Thursday, September 20, 2007

Happiness Challenge

I am freezing. We have reached the time of year when it is almost always unbearably cold in the house (or in the library, where I happen to be at the moment and they still have the air conditioning on!). It is the time when we staunch New Englanders will NOT turn on the heat, until at least October 1st. On September 30th, we can be sitting at our computer with wool socks and fleece jackets on, and the VERY NEXT DAY be lolling about the house in our tank tops, sweating,the heat turned up to 85, so we can make it up to ourselves for freezing our butts the past two weeks. It makes no sense. But every year it's the same.

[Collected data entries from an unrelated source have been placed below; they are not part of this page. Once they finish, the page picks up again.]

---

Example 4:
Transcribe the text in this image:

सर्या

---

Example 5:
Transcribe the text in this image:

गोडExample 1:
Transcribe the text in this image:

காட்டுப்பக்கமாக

I love the warmth, the sun. I do not do well when it gets frosty at night and downright hot by noon. I get sick, sometimes to the point I can't force myself out of bed. Then I get cranky, anxious, and very unhappy. I tend to not be able to stop the racing thoughts of betrayals and wrongs and misery of the past. I myself am not a paragon of peaceful, calm happiness. You'll have to look to the Dalai Lama for that. (As an aside, a friend of mine mentioned that she is sick of all the Dalai Lama junk mail she recieves. I keep meaning to ask what that means. I think I would LIKE Dalai Lama junk mail. Just seeing his calm smiling face makes me happy, at least for a moment.)
In any case, I am not always happy and laughing, hand-feeding squirrels as in the photo at the right. I am sad. I am sometimes miserable. I am, in other words, a mere mortal. Especially in the autumn in New England. I do not even enjoy the foliage (or foilage, as some of us say), unless it comes quite late, and I am well past my foggy exhaustion.

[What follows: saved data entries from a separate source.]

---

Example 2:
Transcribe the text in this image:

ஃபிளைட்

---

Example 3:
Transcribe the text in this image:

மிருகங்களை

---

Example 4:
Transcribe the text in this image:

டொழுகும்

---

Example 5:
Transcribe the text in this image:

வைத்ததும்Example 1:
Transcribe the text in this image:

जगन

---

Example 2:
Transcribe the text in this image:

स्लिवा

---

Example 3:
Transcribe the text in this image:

Another friend e-mailed me and said how sad she was, because of recent difficult events in her life. She is one of the most loving people I know, and she was questioning whether love was enough. So it can strike anyone, at any time. Illness, sadness, depression, loneliness. And sometimes it's difficult to even try to be happy, or to find a reason to do so. My response to this, to other people but most often to myself, is that we DESERVE to be happy. As human beings, we just plain deserve it. It's fine to remember to be grateful, but I think we must also recognise what we deserve. And it does no good to think of the past wrongs we've done or had done to us. They don't make us any less deserving of happiness right now, from this moment on. Our wrongs won't change the world from this point on, but our happiness might.
So with that in mind, try with me to think grateful and deserving and happy. Try to see the blue sky and the turning trees and your neighbor's face as beautiful, and a gift to you. Try at least, first, to just see them in their beauty. To write and draw them. Then you've done something to deserve them. If you need an excuse, there it is.